Last weekend I escaped from all the distractions of daily life in Durham to our mountain retreat in order to write.   I’m here in solitude, Sarah is in London for the holidays.  I’ll be joining her next week.   I have all the amenities of modern life here: but no TV, no neighbors, no noise, no traffic.

Writing is very hard under the best of circumstances.   But oh boy is it easier in the best of circumstances.  Most scholars find it literally impossible to write during the semester.  Just can’t do it.  You have classes.  Class preparation.  Students to meet.  Departmental meetings.  Committee meetings.  University commitments.  If you have a graduate program there is a constant flow of work: advising, scheduling, working with students on exams, directing master’s theses and PhD dissertations, helping students with pedagogy, counselling them about professionalization, reading their prospective conference papers and articles for publication, oral defenses, reading groups.  It’s a lot.   Then if you have an active speaking schedule or do other local service commitments… well not much writing gets done.  For most of the even best intentioned professors, very little indeed during term time.

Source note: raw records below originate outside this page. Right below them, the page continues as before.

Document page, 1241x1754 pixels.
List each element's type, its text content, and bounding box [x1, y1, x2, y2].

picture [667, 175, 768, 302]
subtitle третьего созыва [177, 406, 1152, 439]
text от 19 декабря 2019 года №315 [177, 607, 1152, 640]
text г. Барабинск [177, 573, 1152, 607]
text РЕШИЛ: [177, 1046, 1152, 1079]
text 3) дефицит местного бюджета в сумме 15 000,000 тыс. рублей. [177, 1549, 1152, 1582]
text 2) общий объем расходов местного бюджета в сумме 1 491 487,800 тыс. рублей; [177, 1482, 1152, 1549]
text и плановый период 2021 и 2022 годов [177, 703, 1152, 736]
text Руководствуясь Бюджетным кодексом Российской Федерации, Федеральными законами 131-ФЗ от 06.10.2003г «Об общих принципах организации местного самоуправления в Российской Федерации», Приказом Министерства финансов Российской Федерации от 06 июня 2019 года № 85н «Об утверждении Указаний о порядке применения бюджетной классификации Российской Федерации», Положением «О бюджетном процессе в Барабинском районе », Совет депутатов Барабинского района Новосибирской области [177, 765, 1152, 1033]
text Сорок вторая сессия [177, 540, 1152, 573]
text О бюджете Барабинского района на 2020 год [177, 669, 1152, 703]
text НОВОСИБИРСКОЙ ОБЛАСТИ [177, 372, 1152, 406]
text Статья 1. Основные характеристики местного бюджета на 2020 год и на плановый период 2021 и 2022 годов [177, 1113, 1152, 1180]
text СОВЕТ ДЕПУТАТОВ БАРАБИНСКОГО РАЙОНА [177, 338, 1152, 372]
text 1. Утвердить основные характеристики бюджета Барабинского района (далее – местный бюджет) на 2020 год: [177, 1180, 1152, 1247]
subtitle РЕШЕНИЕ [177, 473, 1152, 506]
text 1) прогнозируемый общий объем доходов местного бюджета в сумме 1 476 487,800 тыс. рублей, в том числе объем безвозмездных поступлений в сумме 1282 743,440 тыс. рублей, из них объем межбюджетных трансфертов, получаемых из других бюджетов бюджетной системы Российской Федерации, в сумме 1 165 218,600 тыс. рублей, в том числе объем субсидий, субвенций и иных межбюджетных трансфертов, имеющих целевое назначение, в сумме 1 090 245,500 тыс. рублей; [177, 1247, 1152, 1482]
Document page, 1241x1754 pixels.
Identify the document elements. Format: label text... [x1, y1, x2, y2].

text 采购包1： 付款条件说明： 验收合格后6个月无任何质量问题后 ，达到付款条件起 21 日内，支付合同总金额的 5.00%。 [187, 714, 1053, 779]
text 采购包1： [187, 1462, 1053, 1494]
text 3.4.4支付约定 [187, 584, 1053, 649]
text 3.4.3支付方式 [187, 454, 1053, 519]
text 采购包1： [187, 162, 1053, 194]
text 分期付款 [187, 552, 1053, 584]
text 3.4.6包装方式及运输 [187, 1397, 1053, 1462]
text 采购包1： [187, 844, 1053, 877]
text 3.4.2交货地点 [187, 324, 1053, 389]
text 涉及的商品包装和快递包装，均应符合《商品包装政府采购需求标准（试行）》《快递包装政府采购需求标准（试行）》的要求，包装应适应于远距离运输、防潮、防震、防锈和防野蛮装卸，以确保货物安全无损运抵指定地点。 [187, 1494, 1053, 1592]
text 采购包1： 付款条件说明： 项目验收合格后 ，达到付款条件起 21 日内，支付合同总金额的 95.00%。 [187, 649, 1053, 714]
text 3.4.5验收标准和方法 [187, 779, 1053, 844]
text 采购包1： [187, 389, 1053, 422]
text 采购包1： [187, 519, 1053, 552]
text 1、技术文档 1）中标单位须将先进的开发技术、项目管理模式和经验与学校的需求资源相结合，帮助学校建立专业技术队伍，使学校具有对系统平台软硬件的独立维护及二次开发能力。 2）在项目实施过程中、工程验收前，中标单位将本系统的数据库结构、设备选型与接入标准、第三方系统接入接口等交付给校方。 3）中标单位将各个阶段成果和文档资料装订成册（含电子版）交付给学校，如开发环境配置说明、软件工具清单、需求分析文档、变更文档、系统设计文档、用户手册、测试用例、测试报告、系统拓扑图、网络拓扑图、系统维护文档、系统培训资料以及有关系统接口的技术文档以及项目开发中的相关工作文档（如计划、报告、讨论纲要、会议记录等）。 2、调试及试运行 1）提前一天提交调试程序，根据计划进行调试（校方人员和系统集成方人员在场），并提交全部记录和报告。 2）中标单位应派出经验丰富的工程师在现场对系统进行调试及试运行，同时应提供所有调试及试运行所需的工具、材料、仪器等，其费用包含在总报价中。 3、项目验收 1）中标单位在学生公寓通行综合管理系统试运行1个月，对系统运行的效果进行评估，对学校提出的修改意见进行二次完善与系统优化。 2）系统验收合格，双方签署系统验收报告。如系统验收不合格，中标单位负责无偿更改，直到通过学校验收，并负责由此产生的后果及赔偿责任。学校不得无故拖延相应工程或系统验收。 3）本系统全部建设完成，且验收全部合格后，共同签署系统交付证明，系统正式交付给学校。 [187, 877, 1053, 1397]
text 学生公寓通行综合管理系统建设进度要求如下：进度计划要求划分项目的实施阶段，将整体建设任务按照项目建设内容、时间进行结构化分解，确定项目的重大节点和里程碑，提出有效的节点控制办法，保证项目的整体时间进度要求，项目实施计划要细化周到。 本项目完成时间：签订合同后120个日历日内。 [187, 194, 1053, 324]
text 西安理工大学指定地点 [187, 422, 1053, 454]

The upside of the university professorship, of course, is the time off.  Holiday time is highly welcome, but most of the free time is spent first grading then getting ready for the next semester’s courses.  For most professors, the summer is the one time they can do any serious work.  A lot of my colleagues are so mentally exhausted at that point that it’s hard to do as much as they’d like, even if they put in the hours.

That’s why the beneficent cosmos created sabbaticals, time off from other duties to do research and writing.   It wasn’t so professors could watch soaps and eat bon-bons for a semester, or a year.  It’s so they can do what they’re getting paid to do: be active and productive scholars.

I have taken full advantage of my academic leave, and am now at a point where I can start showing it.   This ten-day retreat is my burst into it.